Le mensuel CQFD publie un dossier sur l’Inde fasciste de Modi Le 14 juillet dernier, Emmanuel Macron décerne au Premier ministre indien, Narendra Modi, la Grand-croix de la Légion d’honneur. Pour quel motif officiel ? On ne se rappelle plus trop. N’empêche que l’Inde confirmait quelques jours plus tard l’achat de 26 avions Rafale et de trois sous-marins Scorpène. Fin janvier 2024, c’est Macron qui participait au jour de la République de l’Inde. Il n’était pas là pour empêcher le départ contraint de Vanessa Dougnac, pigiste du Point et de La Croix, présente depuis 25 ans sur le territoire, mais dont le travail a été jugé « contraire aux intérêts de la souveraineté et de l’intégrité de l’Inde ». Il était là pour sceller une « alliance de défense inédite » avec un régime en train de basculer dans le fascisme.
« Parler de fascisme, c’est être à la hauteur de la gravité de la situation en Inde. C’est aussi tenter de rendre inconfortable le déni d’un Occident – et des grandes puissances comme la France – surtout soucieux de conclure des accords d’armement », nous dit l’anthropologue Alpa Shah. Selon plusieurs observatoires internationaux, l’Inde est désormais une autocratie électorale (les élections débutent le 19 avril, et, après 10 ans au pouvoir, Modi court actuellement vers son troisième mandat), classée avec la Turquie dans la catégorie des États partiellement libres. L’organisation Genocide watch estime que le pays est déjà au niveau 5 des 10 étapes qui mènent au génocide : des mosquées sont démolies par des foules de fanatiques, entre deux lynchages à mort organisés par les suprémacistes hindous contre des personnes musulmanes.

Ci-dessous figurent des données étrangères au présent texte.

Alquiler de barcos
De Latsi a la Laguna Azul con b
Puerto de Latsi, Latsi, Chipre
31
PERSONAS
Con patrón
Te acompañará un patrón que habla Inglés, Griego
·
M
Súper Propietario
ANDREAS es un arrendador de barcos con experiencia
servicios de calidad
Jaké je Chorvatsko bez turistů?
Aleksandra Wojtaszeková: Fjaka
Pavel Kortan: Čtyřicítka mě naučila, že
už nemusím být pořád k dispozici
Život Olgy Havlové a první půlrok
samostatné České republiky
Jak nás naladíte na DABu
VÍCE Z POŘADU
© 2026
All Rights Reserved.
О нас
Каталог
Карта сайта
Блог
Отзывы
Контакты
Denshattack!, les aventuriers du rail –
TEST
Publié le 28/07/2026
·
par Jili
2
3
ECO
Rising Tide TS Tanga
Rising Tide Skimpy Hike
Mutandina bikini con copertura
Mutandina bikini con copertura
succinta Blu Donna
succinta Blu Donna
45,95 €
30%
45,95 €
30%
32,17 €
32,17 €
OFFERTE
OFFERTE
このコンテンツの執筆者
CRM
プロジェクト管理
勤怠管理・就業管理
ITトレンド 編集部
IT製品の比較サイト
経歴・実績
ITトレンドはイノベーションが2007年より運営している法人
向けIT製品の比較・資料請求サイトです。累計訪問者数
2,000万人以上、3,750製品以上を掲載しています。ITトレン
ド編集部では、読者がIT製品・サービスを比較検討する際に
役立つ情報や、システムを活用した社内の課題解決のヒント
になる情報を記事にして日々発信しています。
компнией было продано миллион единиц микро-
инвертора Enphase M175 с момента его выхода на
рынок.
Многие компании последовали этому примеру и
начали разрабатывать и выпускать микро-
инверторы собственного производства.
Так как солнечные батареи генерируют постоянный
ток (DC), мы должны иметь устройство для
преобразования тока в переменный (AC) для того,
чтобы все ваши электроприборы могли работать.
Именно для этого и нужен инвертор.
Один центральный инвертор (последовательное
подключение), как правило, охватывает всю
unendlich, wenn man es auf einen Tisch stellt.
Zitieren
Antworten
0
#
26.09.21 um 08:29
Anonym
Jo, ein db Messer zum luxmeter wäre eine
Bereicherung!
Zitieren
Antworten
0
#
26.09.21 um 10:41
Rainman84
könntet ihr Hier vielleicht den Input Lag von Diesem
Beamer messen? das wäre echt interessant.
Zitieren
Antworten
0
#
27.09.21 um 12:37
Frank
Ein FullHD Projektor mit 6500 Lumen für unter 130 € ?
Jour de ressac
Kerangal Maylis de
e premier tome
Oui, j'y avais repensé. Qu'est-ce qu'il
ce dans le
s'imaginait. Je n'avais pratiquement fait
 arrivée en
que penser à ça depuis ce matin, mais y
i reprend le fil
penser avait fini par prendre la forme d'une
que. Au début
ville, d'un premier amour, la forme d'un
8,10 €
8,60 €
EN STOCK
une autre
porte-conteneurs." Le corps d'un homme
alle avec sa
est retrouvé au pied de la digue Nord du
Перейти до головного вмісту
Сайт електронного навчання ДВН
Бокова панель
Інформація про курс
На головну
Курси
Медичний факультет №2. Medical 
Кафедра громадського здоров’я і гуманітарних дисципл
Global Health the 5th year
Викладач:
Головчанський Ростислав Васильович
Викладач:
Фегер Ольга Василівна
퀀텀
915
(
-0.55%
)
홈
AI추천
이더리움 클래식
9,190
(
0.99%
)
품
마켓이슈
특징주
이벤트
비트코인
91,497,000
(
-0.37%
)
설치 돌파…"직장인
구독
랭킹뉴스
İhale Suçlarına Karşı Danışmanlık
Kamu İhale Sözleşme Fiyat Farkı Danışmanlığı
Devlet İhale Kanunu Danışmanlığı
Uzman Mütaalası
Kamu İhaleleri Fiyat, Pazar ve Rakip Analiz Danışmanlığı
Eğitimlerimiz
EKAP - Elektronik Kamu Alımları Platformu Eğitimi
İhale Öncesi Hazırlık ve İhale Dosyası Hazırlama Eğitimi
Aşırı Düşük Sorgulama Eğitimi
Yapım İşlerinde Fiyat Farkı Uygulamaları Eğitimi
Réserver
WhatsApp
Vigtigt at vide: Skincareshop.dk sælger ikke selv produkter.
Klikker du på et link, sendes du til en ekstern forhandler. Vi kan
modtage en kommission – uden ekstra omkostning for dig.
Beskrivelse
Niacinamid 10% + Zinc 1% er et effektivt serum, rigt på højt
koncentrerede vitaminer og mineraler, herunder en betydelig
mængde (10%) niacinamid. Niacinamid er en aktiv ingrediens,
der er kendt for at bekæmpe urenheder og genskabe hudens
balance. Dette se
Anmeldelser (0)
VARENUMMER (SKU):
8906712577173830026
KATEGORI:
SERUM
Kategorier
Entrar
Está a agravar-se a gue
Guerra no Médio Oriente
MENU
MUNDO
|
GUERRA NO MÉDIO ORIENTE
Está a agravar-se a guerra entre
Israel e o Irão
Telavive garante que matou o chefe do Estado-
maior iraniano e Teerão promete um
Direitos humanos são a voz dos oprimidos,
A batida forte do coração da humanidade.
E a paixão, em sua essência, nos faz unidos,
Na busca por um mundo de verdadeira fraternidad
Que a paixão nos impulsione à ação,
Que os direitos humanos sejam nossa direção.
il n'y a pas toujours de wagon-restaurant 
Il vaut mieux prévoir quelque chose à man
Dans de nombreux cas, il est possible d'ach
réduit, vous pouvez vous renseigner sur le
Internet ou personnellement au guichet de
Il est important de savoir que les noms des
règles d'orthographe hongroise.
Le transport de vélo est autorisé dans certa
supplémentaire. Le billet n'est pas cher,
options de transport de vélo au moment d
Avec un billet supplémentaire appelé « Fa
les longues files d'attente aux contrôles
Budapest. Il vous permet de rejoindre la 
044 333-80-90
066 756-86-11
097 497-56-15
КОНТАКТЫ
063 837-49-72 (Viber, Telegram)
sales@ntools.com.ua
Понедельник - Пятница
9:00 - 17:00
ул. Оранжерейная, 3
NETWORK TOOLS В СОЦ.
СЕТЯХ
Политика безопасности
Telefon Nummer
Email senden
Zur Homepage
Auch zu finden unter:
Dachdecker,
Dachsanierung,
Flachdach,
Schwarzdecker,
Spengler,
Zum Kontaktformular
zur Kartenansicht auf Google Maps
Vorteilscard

Il y a plus de 15 ans, je partais valider ma 3e année de licence en Inde. Après quelques années comme journaliste spécialiste de l’Asie du Sud, j’y suis retournée dès que possible, pour y revoir mes ami·es indien·nes ou y faire des reportages. J’ai découvert ce pays alors qu’il était gouverné par les sociaux-démocrates du parti du Congrès, qui ont libéralisé le pays et réprimé les mouvements paysans, ouvriers, de sans-terre. Ceux-là mêmes qui ont lancé les paramilitaires et les milices privées au cœur des forêts pour éliminer des villages entiers et leurs habitant·es. Mes ami·es crachaient alors sur le drapeau indien comme d’autres ici crieraient « Nique la France ! » Ils dénonçaient le mythe d’une nation unie servant surtout à masquer les inégalités sociales – et les territoires colonisés par l’Inde au départ des colons britanniques. Aujourd’hui, les fanions orange du suprémacisme hindou recouvrent les villes, provoquant presque de la nostalgie pour le drapeau tricolore de l’État. Que faire alors ? On tente là-bas de continuer à vivre – à lutter, parfois. « Azadi ! » (liberté), chuchote le gang des « tukde tukde », les « casseurs de la nation », les révolté·es de la gauche extra-parlementaire, les féministes hystériques et les dalits émeutiers, « cœur séditieux » du peuple indien, pour reprendre le titre d’un livre de l’intellectuelle engagée Arundhati Roy. C’est à travers leurs regards, leurs vécus, qu’il a été possible de composer ce dossier écrit majoritairement par des auteur·ices indien·nes. Notre idée ? Apporter un éclairage sur cette réalité souvent voilée, en France, par l’imaginaire des cours de yoga et des montagnes éternelles de l’Himalaya.